And a LOT of bandwidth "wasted" on us obsessive geeks!

We may think we are a large number, but in relation to the whole of D*'s subscribers, we're almost nothing*!

(*but an important and respected "nothing"!)


----------



## twistedT

I have got almost as much anticipation as when I was waiting for the Red Sox to play the Yankee's in game 7 of the ACLS in 2004!!


----------



## DJConan

...hope it doesn't blow up at launch.


----------



## Paperboy2003

What was the online link to watch it again??


----------



## syphix

www.ilslaunch.com

Or...better yet:
http://streamvox.streamos.com/vyvx/ils070607/


----------



## DJConan

http://streamvox.streamos.com/vyvx/ils070607/


----------



## twistedT

http://streamvox.streamos.com/vyvx/ils070607/300kwm.html


----------



## capecodsooner

Nuewmannnn

Wish I had the HR20 instead of the H20 in case it does though.

If it does I'm never throwing dice again.

07/07/07

Not going to waste a DVD on it.


----------



## SubaruWRX

Paperboy2003 said:


> What was the online link to watch it again??

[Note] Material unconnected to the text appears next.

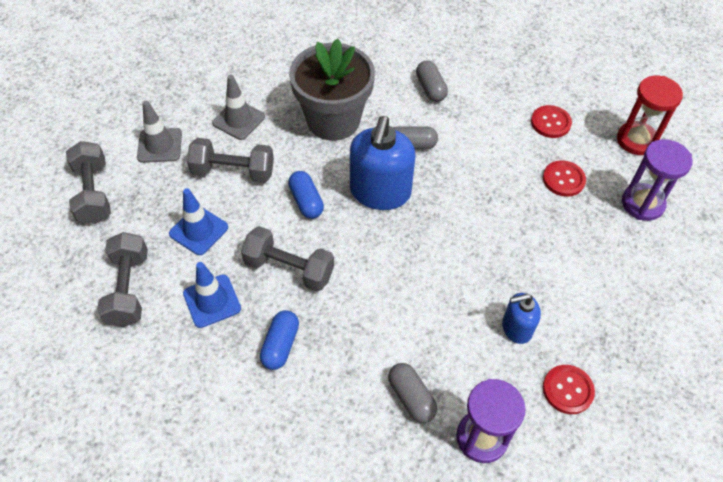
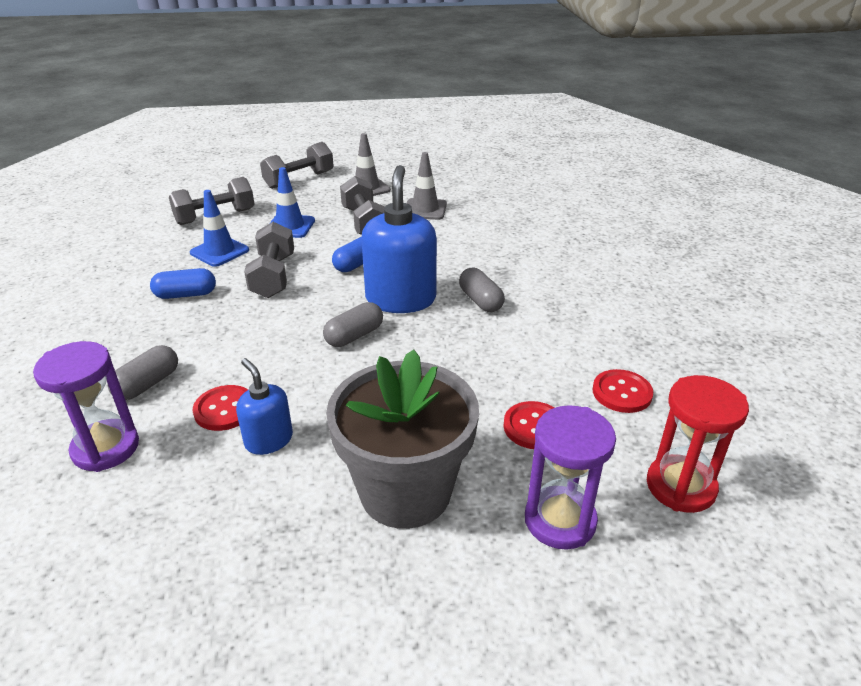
camera: 65 degrees right, 20 degrees down
grey flower pot [289,39,375,141] -> grey flower pot moved to [326,349,479,529]
blue soap dispenser [350,116,416,210] -> blue soap dispenser turned 105 degrees clockwise [361,165,437,313]
grey capsule [416,60,448,102] -> grey capsule moved to [323,302,383,347]
red button [543,365,595,414] -> red button moved to [193,385,248,431]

Direct link to launch live video

http://streamvox.streamos.com/vyvx/ils070607/

just incase the main ILS is slow.


----------



## Paperboy2003

thank you x5


----------



## mcbeevee

Channel 570 launch broadcast starting...20 minutes to launch.


----------



## RxMan1

Should we be seeing any video from the website yet? I never know what the heck this work computer can do and not do.


----------



## mcbeevee

The webcast is about 35 seconds behind the TV broadcast.


----------



## syphix

RxMan1: you're not alone...the online stream's not working, it seems.

mcbeevee: you've got video online??


----------



## capecodsooner

On second thought....

since it is going to be 20 minutes to launch I popped in a DVD and hit record.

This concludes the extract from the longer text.